The Starting Kit is the preferred platform for creating vision-specific target apps in retail. It consists of a non-production K26 SOM on a carrier board. The board offers general-purpose development interfaces, expandability via Pmod connectors, and other features. In addition, the Xilinx App Store’s expanding ecosystem of accelerated applications enables developers of all stripes to launch applications in under an hour without prior FPGA knowledge. From there, preferred design environments can create personalization and uniqueness at every level.
The difference between the Kria K26 and KV260
For AI edge applications, Xilinx developed the Kria K26 and KV260 system-on-modules (SOMs). The Kria K26 SOM includes a customized, specially created XCK26 SoC tailored for better visual AI application acceleration and based on the Zynq UltraScale+ MPSoC architecture.
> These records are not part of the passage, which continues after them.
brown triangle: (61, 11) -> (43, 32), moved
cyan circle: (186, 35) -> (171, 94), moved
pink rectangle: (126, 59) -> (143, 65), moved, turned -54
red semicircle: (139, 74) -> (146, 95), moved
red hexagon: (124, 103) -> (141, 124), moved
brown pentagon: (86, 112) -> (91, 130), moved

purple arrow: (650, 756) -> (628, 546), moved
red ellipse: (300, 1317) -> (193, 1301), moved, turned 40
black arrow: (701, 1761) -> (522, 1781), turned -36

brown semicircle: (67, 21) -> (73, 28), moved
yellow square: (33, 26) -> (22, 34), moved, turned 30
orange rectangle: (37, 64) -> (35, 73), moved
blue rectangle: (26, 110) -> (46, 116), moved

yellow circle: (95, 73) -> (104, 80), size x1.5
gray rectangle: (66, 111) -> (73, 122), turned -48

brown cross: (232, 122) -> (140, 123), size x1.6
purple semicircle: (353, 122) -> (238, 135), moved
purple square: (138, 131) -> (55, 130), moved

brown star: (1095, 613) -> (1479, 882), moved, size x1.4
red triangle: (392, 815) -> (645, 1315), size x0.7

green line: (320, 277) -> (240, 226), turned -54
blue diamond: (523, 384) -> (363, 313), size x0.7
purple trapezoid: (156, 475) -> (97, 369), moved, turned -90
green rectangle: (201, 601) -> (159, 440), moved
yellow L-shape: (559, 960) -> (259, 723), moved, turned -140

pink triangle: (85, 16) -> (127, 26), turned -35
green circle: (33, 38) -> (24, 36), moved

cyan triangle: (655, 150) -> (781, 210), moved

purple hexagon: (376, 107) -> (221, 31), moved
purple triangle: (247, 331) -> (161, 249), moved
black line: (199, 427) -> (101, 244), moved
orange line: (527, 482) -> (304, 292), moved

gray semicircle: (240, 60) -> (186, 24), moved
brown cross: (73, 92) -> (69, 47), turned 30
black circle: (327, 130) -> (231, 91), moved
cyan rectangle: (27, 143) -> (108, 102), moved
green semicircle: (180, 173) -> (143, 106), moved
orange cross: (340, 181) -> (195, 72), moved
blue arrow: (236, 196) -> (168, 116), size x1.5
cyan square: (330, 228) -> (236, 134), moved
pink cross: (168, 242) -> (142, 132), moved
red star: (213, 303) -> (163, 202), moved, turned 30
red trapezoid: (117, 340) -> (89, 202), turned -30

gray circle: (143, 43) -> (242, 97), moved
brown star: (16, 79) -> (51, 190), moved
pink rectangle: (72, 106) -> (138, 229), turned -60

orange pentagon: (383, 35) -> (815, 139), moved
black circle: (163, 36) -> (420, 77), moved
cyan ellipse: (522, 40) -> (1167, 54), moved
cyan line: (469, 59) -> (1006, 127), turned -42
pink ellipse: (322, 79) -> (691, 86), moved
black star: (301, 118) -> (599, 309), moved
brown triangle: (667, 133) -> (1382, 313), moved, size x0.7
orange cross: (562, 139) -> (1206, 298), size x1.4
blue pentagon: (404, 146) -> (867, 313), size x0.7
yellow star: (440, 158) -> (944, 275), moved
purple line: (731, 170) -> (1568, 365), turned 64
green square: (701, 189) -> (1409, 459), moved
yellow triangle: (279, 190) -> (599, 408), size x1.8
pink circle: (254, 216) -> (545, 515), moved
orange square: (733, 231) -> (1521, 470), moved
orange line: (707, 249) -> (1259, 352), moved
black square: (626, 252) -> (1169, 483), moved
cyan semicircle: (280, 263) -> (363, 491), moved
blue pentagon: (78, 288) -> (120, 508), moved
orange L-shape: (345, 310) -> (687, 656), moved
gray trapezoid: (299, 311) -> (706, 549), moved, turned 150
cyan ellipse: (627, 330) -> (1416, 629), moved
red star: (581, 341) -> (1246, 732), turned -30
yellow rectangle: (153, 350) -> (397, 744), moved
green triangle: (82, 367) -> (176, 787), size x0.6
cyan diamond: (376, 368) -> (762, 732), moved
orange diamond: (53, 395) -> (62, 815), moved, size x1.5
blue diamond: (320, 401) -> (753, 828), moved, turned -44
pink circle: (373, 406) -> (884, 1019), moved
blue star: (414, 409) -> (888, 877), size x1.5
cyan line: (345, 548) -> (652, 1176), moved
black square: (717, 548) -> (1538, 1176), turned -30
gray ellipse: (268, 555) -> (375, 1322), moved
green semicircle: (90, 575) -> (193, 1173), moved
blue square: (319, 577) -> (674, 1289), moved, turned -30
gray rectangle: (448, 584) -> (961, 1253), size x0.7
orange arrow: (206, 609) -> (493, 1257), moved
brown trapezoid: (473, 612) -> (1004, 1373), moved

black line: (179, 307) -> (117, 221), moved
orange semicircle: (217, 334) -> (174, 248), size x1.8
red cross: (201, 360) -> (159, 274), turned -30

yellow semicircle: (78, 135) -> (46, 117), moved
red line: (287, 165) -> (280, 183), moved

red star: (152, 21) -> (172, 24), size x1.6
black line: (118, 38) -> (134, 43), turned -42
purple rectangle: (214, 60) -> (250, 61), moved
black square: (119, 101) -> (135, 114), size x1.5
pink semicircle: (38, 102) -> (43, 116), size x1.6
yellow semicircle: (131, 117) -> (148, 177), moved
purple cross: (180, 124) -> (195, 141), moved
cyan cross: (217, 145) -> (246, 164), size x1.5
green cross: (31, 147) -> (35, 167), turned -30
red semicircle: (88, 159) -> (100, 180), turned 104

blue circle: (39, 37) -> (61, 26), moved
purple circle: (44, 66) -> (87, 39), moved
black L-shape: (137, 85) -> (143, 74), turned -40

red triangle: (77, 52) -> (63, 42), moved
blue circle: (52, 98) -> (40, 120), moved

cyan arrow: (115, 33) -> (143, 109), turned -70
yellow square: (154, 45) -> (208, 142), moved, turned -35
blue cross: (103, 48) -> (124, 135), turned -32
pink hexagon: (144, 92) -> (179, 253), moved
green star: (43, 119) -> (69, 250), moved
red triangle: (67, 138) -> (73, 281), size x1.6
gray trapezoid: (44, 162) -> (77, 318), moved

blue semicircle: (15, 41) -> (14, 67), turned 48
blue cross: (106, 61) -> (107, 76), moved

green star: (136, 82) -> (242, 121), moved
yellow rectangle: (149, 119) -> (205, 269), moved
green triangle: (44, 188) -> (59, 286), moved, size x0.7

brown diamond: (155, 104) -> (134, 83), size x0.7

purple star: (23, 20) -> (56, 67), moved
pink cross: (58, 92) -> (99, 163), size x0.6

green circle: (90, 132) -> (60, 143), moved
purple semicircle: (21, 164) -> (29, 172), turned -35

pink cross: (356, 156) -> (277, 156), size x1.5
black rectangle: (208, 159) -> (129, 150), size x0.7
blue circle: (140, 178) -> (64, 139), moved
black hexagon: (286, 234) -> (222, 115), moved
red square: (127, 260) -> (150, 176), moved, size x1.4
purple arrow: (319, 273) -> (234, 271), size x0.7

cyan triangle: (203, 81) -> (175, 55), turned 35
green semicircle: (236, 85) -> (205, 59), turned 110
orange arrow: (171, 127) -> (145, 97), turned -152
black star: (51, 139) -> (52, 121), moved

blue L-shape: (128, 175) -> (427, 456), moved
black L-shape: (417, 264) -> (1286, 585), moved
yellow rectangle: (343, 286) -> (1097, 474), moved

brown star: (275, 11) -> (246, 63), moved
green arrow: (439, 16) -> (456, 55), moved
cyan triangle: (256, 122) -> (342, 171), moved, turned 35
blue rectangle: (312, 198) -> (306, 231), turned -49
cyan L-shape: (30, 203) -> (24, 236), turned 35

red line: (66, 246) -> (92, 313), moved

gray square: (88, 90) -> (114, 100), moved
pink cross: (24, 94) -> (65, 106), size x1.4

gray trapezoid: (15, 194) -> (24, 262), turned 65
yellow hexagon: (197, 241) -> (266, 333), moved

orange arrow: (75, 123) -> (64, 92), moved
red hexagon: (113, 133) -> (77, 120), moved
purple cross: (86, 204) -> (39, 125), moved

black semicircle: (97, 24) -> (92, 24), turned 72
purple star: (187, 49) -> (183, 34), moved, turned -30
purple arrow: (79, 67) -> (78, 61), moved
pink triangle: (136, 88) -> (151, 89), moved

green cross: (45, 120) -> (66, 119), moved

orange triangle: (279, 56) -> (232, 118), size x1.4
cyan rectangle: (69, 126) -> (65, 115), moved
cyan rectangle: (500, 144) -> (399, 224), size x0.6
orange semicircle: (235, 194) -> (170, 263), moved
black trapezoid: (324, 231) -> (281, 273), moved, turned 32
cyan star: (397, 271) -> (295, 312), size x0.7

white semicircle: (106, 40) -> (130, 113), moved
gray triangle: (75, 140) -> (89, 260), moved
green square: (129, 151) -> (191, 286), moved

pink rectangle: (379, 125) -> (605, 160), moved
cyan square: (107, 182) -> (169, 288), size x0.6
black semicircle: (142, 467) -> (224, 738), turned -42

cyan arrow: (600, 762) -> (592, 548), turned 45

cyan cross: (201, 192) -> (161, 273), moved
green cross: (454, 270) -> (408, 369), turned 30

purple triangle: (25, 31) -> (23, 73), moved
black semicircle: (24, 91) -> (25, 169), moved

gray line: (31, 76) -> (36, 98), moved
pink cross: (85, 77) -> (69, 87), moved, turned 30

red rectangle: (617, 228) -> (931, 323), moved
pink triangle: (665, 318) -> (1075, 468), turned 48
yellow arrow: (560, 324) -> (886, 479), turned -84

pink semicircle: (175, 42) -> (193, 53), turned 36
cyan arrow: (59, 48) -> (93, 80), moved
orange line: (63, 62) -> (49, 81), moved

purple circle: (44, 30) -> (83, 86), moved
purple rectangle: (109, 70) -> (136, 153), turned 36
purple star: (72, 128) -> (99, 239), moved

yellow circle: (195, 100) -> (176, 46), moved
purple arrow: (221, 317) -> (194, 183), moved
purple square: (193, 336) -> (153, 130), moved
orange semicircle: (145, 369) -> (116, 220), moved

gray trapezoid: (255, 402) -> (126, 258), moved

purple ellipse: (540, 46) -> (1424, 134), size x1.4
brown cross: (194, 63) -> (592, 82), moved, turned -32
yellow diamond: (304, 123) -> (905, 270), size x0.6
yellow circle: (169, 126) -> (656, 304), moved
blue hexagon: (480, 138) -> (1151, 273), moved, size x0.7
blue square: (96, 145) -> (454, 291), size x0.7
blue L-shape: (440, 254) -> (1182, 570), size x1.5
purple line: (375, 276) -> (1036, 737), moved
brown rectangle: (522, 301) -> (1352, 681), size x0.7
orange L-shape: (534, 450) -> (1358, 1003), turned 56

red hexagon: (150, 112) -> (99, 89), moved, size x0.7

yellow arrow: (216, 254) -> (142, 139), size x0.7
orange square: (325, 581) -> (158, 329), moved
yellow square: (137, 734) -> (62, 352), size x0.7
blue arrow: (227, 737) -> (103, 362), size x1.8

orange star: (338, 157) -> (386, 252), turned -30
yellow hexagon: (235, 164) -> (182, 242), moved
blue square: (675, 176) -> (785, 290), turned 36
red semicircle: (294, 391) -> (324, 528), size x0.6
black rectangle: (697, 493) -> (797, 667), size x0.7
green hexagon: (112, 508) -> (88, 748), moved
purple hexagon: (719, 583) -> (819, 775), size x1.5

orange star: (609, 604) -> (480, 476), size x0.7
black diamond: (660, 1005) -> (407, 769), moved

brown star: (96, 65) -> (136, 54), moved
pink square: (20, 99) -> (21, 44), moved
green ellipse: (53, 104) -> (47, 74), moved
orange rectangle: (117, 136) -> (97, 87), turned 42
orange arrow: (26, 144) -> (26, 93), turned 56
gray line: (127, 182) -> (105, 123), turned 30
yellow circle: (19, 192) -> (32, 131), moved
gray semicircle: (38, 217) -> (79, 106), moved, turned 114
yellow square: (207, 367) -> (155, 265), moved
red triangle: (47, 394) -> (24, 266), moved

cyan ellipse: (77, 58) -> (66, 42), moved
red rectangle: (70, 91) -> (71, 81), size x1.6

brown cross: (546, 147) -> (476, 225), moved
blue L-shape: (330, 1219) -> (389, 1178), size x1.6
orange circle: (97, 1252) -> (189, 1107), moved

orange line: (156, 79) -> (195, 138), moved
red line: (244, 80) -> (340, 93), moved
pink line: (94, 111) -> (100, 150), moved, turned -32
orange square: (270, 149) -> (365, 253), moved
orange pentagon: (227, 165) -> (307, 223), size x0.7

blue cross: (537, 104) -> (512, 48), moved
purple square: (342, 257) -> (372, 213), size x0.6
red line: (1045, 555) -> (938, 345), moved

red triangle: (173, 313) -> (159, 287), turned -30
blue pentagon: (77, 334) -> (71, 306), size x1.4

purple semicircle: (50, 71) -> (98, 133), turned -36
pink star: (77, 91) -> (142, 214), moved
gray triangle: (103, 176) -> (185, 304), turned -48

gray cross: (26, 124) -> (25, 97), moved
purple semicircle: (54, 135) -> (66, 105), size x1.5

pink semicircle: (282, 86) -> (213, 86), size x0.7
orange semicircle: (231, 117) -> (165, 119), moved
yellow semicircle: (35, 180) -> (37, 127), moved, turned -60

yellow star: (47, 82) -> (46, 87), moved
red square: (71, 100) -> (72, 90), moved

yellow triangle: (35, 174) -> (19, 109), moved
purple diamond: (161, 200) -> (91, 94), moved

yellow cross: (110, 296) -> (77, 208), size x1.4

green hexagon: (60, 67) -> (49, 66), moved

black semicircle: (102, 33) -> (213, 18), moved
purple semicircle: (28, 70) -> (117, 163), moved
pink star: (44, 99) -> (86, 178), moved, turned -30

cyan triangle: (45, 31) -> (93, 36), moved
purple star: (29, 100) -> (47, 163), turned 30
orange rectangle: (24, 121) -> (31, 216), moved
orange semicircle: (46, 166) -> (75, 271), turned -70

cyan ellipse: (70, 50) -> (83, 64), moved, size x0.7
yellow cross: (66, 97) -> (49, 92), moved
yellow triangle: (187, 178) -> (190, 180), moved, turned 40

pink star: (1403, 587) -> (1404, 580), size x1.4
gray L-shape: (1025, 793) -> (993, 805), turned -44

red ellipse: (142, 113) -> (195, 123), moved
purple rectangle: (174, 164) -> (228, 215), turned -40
In addition, it has a customizable logic fabric and a quad-core ARM Cortex-A53 Processor, which can speed up algorithm execution.
The Kria KV260 Vision AI Starting Kit can create sophisticated vision applications without the need for in-depth hardware design expertise. It features a carrier board and pre-built software components based on the Kria K26 SOM. As a result, the KV260 simplifies the deployment of FPGAs and offers fundamental capabilities. These are the capabilities needed to create platforms for vision applications using cameras and the K26. The Kria KV260 is a development kit that comprises a carrier board and pre-built software components, whereas the Kria K26 is a standalone SOM. This is the primary distinction between the two models.
The features of Xilinx kria
A portfolio of System-On-Modules (SOMs) called Xilinx Kria is ideal for edge applications in various use cases and production environments. For example, the Kria K26 SOM is suitable for edge vision applications that need adaptability to change conditions. Furthermore, given that it is available in Commercial and Industrial grades, it is the best choice for application production deployment. Examples include Smart Camera, Embedded Vision, and others in the fields of security, retail analytics, smart city, and machine vision.
Adaptability
The adaptability of the Kria K26 SOM is one of its primary characteristics. Since requirements can quickly change in edge applications, we can easily reprogram them to respond to changing requirements. This adaptability is possible via Xilinx’s programmable logic, which enables users to modify the SOM to suit their unique requirements.
SOM Starting Kit
The SOM Starting Kit is another option Xilinx provides in addition to the Kria K26 SOM. It is a platform for evaluation and early development for the Kria SOMs. The SOM Starting Kit comes with a carrier board, a Kria SOM, and all the software and documentation required to begin developing.
The Kria Robotics Stack (KRS), a ROS 2 superset for business, is another product from Xilinx. KRS allows roboticists to safeguard and profit from their accelerated ROS 2 packages. It provides robot libraries and tools for building software-defined robotics systems. It streamlines the creation of robotics applications by bridging the gap between roboticists and Xilinx.
The Xilinx Kria K26 SOM is a strong and adaptable System-On-Module for applications requiring edge vision. It is perfect for various applications, from Smart Cameras and Embedded Vision to Security, Retail Analytics, and Machine Vision. We can attribute this to its high-performance processing capabilities, versatility, and range of connectivity options. In addition, the Kria K26 SOM is a complete solution for creating and deploying AI and robotics applications. It supports Xilinx’s VitisTM AI development environment and the Kria Robotics Stack.